*Data records*
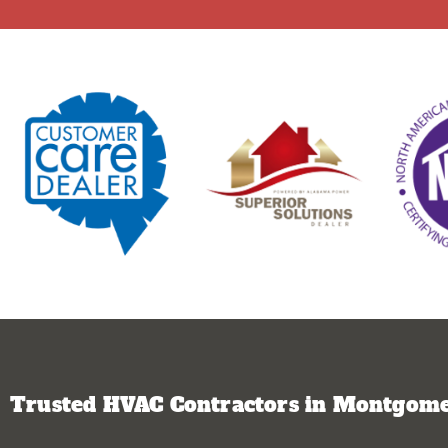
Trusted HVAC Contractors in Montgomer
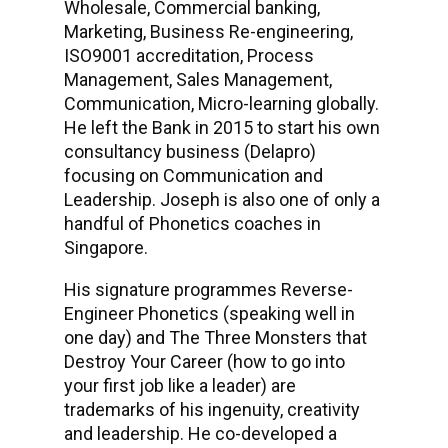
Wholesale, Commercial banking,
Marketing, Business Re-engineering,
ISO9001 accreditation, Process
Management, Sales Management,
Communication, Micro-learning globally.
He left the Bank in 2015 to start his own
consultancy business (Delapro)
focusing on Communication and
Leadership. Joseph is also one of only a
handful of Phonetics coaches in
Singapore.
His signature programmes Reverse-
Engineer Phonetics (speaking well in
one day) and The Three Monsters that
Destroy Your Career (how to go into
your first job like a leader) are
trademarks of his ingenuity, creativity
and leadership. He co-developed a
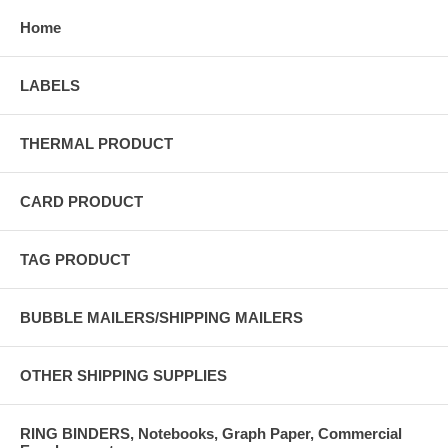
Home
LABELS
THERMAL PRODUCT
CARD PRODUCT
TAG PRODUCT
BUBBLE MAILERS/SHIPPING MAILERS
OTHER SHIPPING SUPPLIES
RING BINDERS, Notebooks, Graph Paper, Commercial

==

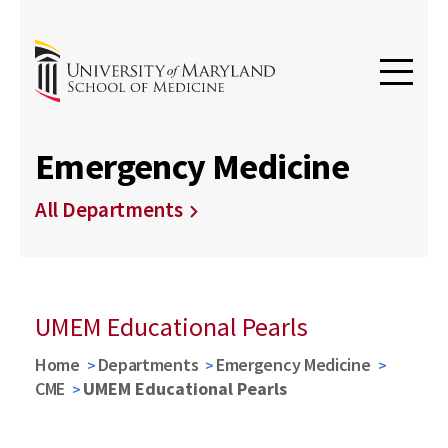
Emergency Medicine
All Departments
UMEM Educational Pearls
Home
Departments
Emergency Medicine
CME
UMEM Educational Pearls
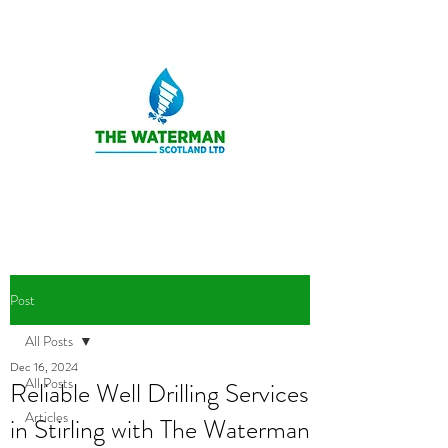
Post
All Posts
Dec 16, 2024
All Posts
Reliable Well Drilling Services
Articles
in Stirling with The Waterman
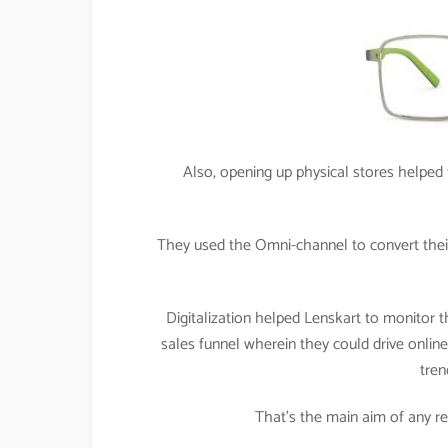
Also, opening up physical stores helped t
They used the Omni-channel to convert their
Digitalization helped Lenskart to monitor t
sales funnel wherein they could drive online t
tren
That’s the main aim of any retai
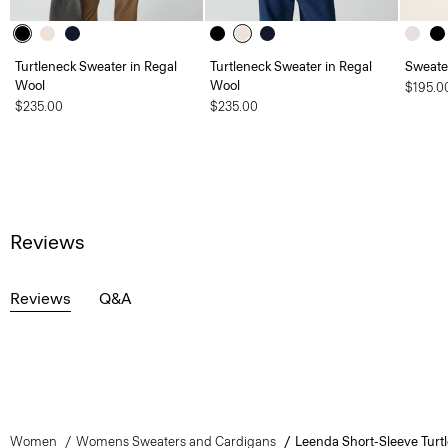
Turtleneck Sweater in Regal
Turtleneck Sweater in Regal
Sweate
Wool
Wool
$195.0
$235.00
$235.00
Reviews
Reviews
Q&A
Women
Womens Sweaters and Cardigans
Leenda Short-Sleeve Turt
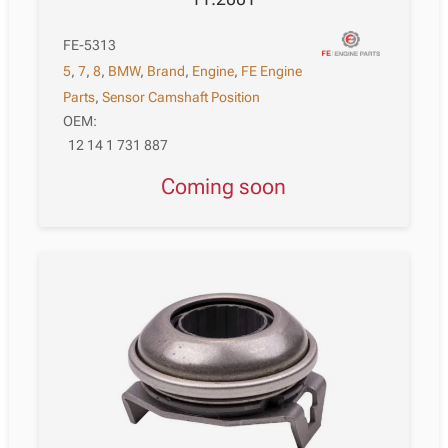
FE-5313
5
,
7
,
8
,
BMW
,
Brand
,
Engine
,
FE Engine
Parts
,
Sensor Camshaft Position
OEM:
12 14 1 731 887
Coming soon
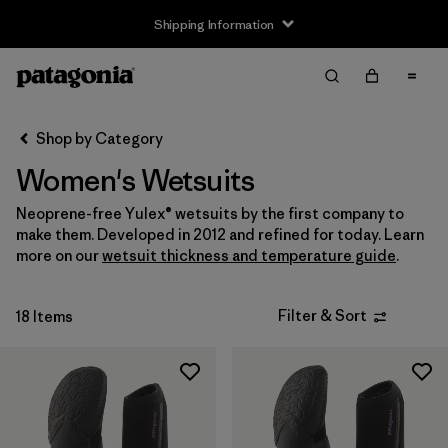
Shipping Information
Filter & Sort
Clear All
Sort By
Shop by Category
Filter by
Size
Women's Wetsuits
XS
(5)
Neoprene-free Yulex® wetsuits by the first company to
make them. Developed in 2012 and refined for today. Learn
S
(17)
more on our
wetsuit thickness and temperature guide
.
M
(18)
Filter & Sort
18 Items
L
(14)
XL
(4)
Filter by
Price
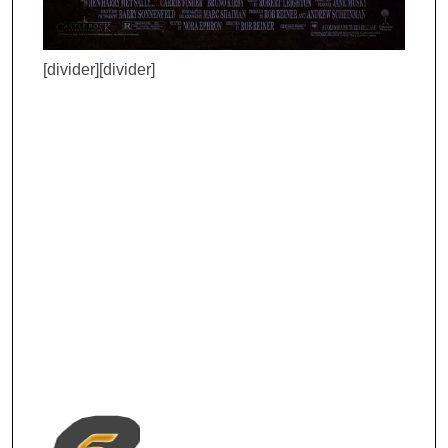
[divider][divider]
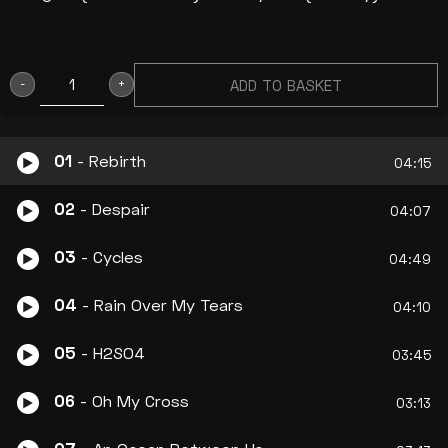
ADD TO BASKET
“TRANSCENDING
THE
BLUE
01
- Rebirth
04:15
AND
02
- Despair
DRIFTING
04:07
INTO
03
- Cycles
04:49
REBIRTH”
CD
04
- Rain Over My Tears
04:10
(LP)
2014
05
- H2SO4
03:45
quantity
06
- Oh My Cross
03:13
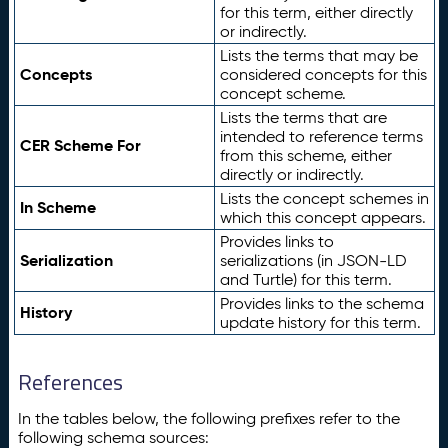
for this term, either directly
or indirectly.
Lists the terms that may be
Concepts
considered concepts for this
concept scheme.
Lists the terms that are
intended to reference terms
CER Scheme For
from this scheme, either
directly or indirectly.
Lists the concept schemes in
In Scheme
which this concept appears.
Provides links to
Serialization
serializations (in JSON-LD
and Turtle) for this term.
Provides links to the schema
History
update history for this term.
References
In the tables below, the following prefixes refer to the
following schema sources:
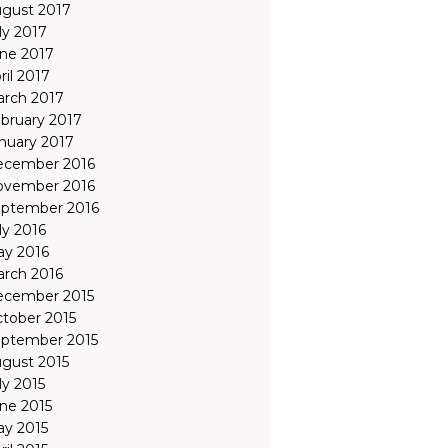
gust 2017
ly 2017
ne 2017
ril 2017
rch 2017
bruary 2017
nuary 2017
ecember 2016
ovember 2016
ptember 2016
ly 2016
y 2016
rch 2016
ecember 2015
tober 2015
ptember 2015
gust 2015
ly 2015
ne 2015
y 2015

*Task prompt*
Please gather every line in the entries above that contains the word "Commercial".

*Result*
Wholesale, Commercial banking,
RING BINDERS, Notebooks, Graph Paper, Commercial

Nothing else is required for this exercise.